On the spending side, the government needs to be watchful. Spending on security has grown rapidly and has caused breaches of the budget deficit before. While such spending is arguably necessary in the present difficult circumstances and not amenable to sharp cuts, other spending on the running of the government is. The people of Pakistan have been infinitely patient for the day when a government comes along with demonstrated commitment to their welfare. They are willing to sacrifice more if they see the burden of sacrifice is being shared equitably whether this relates to paying taxes or conserving energy. The Prime Minister’s recently-announced Austerity Drive seems to have gone up in smoke. There are too many multi-million rupee bullet-proof cars and executive jets and foreign tours. There is too much waste and too many un-monetized perks. They are too many Ministers, Ministers of State, Advisors and Roving Ambassadors. There is too much graft and corruption. If the people see all this waste cut by a half they will be prepared to undergo further economic hardship and sacrifice.
The practice of meeting budget deficit targets by cutting development spending needs to stop. While not all development spending is making a contribution to development and there is waste and mis-allocation here as well, cutting spending on vital projects in physical infrastructure such as irrigation and roads, or education, health, water supply and sanitation grievously undermines the economy’s long-term growth potential. It causes irreparable harm.

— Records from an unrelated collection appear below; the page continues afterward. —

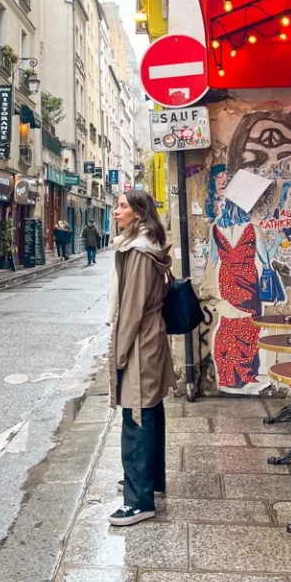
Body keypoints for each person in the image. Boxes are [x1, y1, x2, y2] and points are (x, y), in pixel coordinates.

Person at [107, 189, 176, 527]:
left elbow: (130, 311)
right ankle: (153, 480)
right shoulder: (151, 245)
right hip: (153, 338)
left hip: (140, 344)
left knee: (135, 417)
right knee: (151, 409)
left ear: (137, 212)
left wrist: (117, 358)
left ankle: (138, 502)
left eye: (122, 206)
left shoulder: (137, 252)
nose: (116, 211)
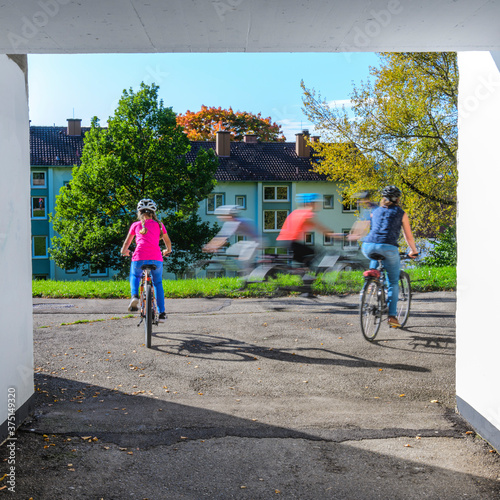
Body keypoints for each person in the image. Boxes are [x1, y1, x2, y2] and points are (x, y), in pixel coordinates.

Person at [361, 186, 419, 328]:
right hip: (389, 247)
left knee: (375, 254)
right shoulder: (401, 213)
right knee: (393, 282)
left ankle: (370, 282)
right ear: (398, 199)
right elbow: (408, 236)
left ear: (383, 198)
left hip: (367, 246)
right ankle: (392, 317)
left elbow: (375, 230)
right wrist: (413, 251)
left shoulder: (375, 212)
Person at [120, 199, 172, 321]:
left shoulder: (135, 225)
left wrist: (124, 252)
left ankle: (134, 296)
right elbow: (167, 242)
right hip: (156, 258)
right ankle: (162, 313)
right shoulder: (159, 225)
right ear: (154, 212)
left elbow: (127, 242)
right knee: (158, 283)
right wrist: (167, 250)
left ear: (139, 212)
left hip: (139, 258)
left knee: (135, 275)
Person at [277, 193, 333, 267]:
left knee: (303, 259)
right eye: (316, 203)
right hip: (293, 243)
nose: (318, 205)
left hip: (283, 242)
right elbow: (321, 228)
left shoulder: (295, 212)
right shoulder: (308, 214)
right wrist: (336, 236)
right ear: (311, 203)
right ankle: (307, 275)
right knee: (314, 253)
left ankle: (301, 272)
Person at [203, 205, 261, 275]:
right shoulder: (229, 223)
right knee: (230, 252)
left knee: (245, 259)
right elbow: (220, 236)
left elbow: (225, 238)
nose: (220, 218)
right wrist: (210, 245)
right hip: (250, 241)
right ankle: (242, 270)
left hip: (258, 241)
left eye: (221, 215)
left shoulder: (236, 222)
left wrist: (213, 246)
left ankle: (248, 276)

With a budget that is tight and has credible numbers, half the battle for continued macroeconomic stability would have been won. The rest will be up to the policy stance that the State Bank of Pakistan adopts to controlling inflation, safeguarding the external accounts and further building up its cushion of foreign exchange reserves to guard against future shocks. Macroeconomic stability is always and everywhere pro-growth and pro-poor and there are no counterfactuals that prove otherwise. I hope the government keeps this fact in mind.